Nor does it look as if things will improve for the industry any time soon. There are other problems that are going to make car advertising an even more difficult proposition in the future.
In order to build global capacity, the largest manufacturers have been on a merger and acquisition spree over the past five years. This is blurring the edges of the old fixed brands. A Volvo is now a Ford by another name, but so are a Jaguar and a Mazda. Audi, Skoda and Seat are all owned by the VW folks in Wolfsburg. No surprise, then, that the rise in sales of Seat has almost exactly matched the decline in VW. Charging a premium for a higher brand when there's an almost equally good and cheaper alternative is unsustainable.

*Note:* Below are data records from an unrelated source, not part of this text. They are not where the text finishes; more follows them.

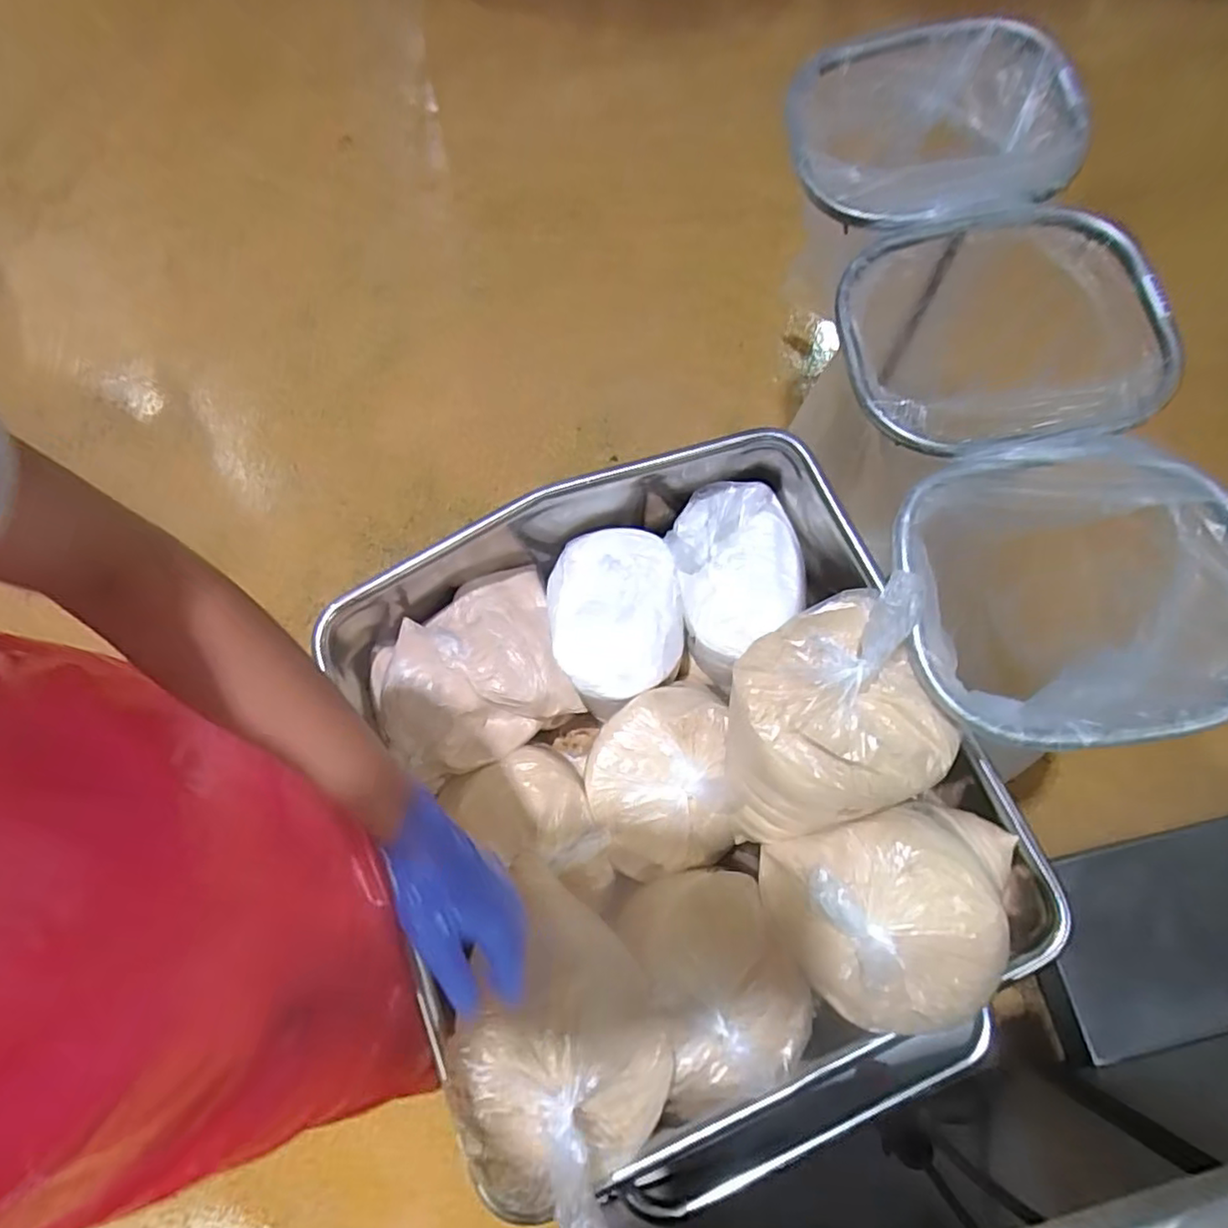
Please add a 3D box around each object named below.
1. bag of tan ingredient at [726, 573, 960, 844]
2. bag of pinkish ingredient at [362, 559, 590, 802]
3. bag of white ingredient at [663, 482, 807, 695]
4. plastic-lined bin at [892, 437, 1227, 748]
[{"bbox_3d":[0.217,0.116,0.692,0.217,0.227,0.210,-29,73,-9],"label":"bag of tan ingredient"},{"bbox_3d":[-0.186,0.076,0.873,0.258,0.086,0.222,-30,73,-9],"label":"bag of pinkish ingredient"},{"bbox_3d":[0.175,-0.044,0.933,0.171,0.119,0.250,-14,71,-4],"label":"bag of white ingredient"},{"bbox_3d":[0.467,0.027,0.830,0.375,0.419,0.310,-6,71,-2],"label":"plastic-lined bin"}]

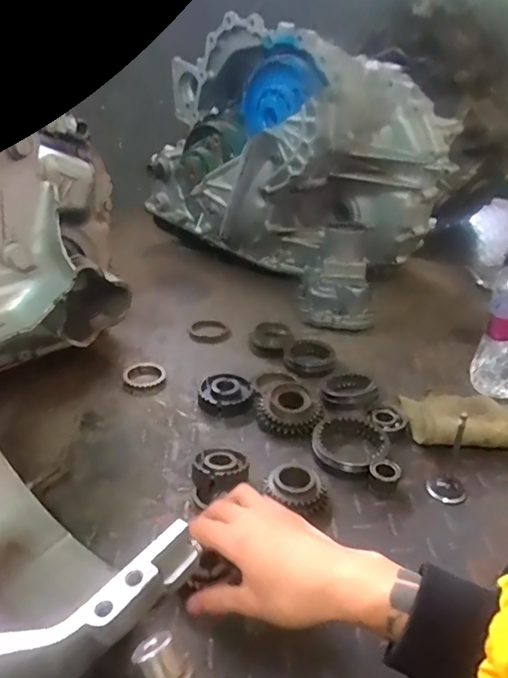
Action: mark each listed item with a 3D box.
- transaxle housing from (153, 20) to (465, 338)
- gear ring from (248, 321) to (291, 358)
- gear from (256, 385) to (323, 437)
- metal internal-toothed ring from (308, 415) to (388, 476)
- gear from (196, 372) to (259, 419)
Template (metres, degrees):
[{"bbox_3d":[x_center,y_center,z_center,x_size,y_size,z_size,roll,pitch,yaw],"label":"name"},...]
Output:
[{"bbox_3d":[0.039,-0.308,0.953,0.260,0.381,0.536,-25,39,-38],"label":"transaxle housing"},{"bbox_3d":[0.022,0.001,0.757,0.058,0.028,0.058,2,30,-1],"label":"gear ring"},{"bbox_3d":[0.041,0.081,0.615,0.078,0.033,0.078,4,30,3],"label":"gear"},{"bbox_3d":[0.102,0.112,0.569,0.083,0.020,0.078,2,30,-1],"label":"metal internal-toothed ring"},{"bbox_3d":[-0.032,0.070,0.654,0.069,0.025,0.069,0,30,-4],"label":"gear"}]

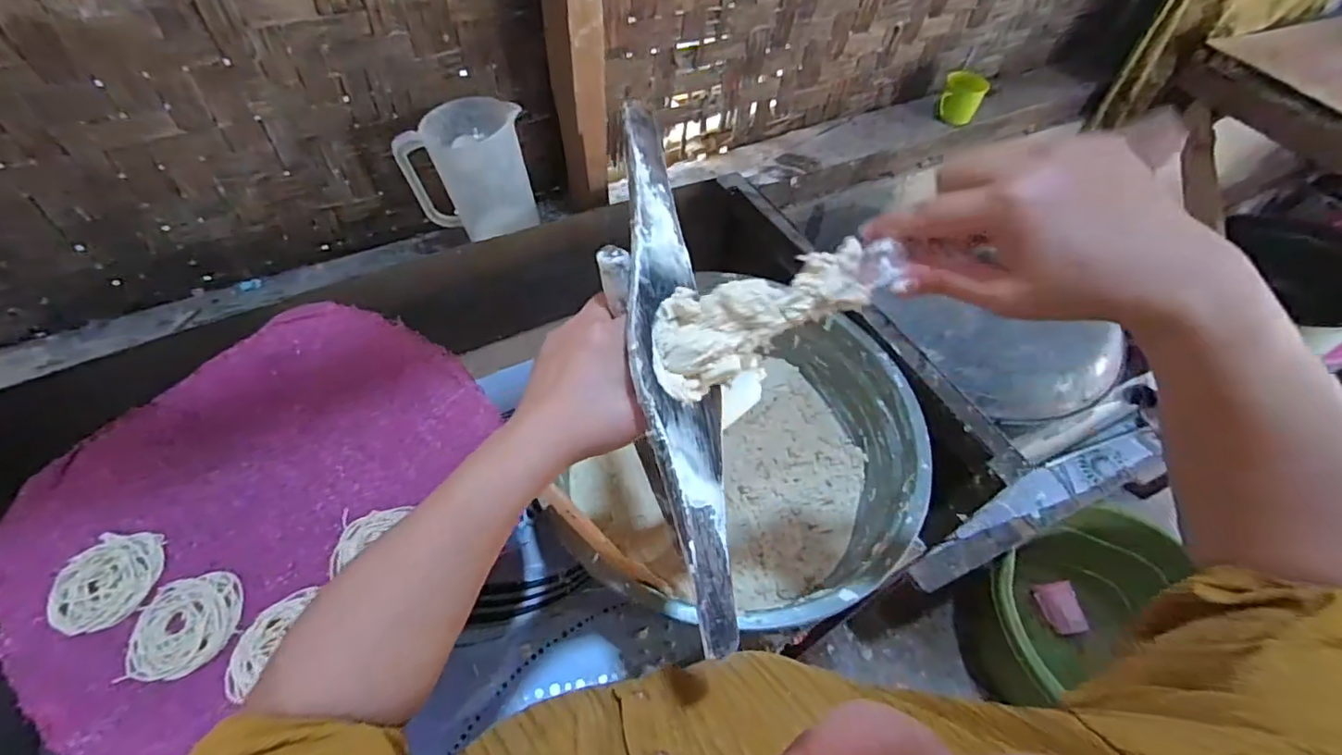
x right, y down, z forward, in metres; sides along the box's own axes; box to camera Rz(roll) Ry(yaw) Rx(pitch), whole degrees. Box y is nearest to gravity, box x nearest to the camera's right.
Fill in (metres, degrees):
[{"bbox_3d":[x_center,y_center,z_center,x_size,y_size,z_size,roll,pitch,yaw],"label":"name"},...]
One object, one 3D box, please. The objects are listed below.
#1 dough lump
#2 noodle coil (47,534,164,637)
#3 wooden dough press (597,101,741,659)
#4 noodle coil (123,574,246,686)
[{"bbox_3d":[0.047,-0.032,0.308,0.117,0.035,0.043,-24,59,4],"label":"dough lump"},{"bbox_3d":[-0.431,0.154,0.441,0.062,0.009,0.071,-13,58,-12],"label":"noodle coil"},{"bbox_3d":[-0.002,-0.014,0.311,0.050,0.030,0.299,-7,75,-8],"label":"wooden dough press"},{"bbox_3d":[-0.360,0.184,0.429,0.070,0.007,0.069,1,57,-2],"label":"noodle coil"}]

Then there's the new research, reported in this month's edition of Car magazine, which suggests that the car industry is beginning to follow trends in the British high street. Sales of mass-market models, the mainstay of TV advertising, are shrinking. Like M&S, which is caught between cheap discount shops and the top-end retailers such as Timberland, car buyers are leaving the mainstream middle ground behind. Some are finding it impossible to resist foreign imports, the likes of Kai or Hyundai, which now seem so cheap that they could be sold in bulk by WalMart. Others looking for a different kind of value are willing to trade up for the first time to sporty coupes, 4x4s and people carriers, now that they are more competitively priced.
The implications of these trends represent a nightmare for advertising agencies. They suggest that the revolt against price fixing might become a permanent phenomenon. We are in grave danger of developing the habit of demanding a bargain, and no amount of aerial photography, poetic fancy or even a silly man in underpants may change our minds.